▶ **Исходный текст**
******************************

И бригада Козлова начала работы по пуску БТС. Работали отчаянно и лихо. По винтику перебрали и выверили все узлы и линии, сразу же приноравливая, приспосабливая их к работе в местных условиях. Сперва Александр Дмитриевич вырывался хоть на час, чтоб добежать до столовки и наскоро пообедать. Потом стал носить еду с собой.

Заводские чертежи нужно было серьезно корректировать. Снижатели оказались несовершенными, работали несинхронно. Вместо одного станка для обработки торцов сразу поставили два, чтобы одновременно обрабатывать торцы труб с обеих сторон. И многое, многое другое пришлось доделывать, переконструировать, совершенствовать, чтобы оживить, наконец, БТС. И все в полевых условиях, вручную.

Прошло два месяца. Но день пуска БТС все отодвигался. Гуще и громче становился рой голосов, недовольных Козловым. Сомневались. Ждали. Насмехались.

Как-то на БТС заглянул Профессор – так заглазно называли здесь этого опытнейшего сварщика-аса, у которого в свое время многому научился и сам Козлов, а потом, освоившись с северными условиями, бросил вызов Профессору, вступил с ним в яростный, непримиримый поединок и блистательно выиграл его. Но Профессор не отказался от своих правил, не отступил от своей «методы», лишь попятился чуть, затаился, выжидая «свой час», и вот теперь, предвидя неизбежный скорый крах выскочки Козлова, явился на БТС.

Худущий, с синими полукружьями подглазин и пугающе темными провалами ввалившихся, заросших щетиной щек, Александр Дмитриевич поднял на Профессора покрасневшие глаза, поймал мстительно-торжествующий взгляд и снова склонился над механизмом.

– Колдуешь? – с деланным спокойствием и даже заинтересованностью спросил Профессор.

– Угу, – безразлично прогудел Козлов.

– Пока вы с этим гробом возитесь, можно было наварить...

– Пустим – наверстаем.

– Не пустишь, – жестко и непререкаемо, как приговор, произнес Профессор. – И хорошо, что не пустишь. От всех твоих новшеств нам, сварщикам, никакой радости.

Резко выпрямился Козлов и, глядя прямо в жалящие глаза Профессора, хрипловатым от волнения голосом медленно, тяжеловесно проговорил:

– Кабы твоя личная радость с нашей общей, с государственной, радостью бок о бок, в одной упряжке, ты бы такое не высказал. Опомнись! Оглянись. Пожалей доброе имя свое. Пощади рабочее звание.

– В газетку тебе надо, Козлов. Статейки пописывать. Можно и в пропагандисты: ты же партийный... – Он нарочно исковеркал слово и выговорил его с этакой нарочито глуповатой неприязнью.

******************************

▶ **Фрагмент набора данных**

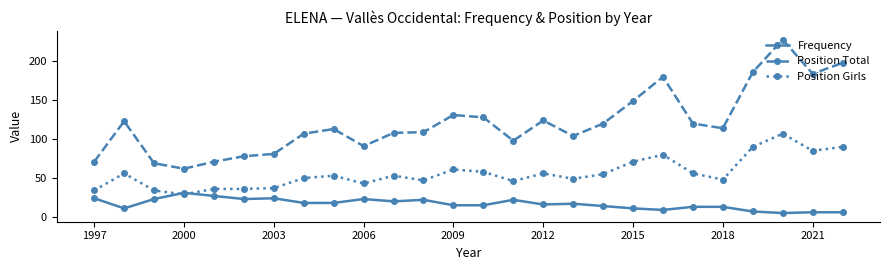

How many values in the Position Total series are below 114?

13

******************************

Выведите дословно отрывок исходного текста: начните с места, где стоят слова «Как-то на БТС», и остановитесь после слов «явился на БТС.». Опирайтесь только на исходный текст.

Как-то на БТС заглянул Профессор – так заглазно называли здесь этого опытнейшего сварщика-аса, у которого в свое время многому научился и сам Козлов, а потом, освоившись с северными условиями, бросил вызов Профессору, вступил с ним в яростный, непримиримый поединок и блистательно выиграл его. Но Профессор не отказался от своих правил, не отступил от своей «методы», лишь попятился чуть, затаился, выжидая «свой час», и вот теперь, предвидя неизбежный скорый крах выскочки Козлова, явился на БТС.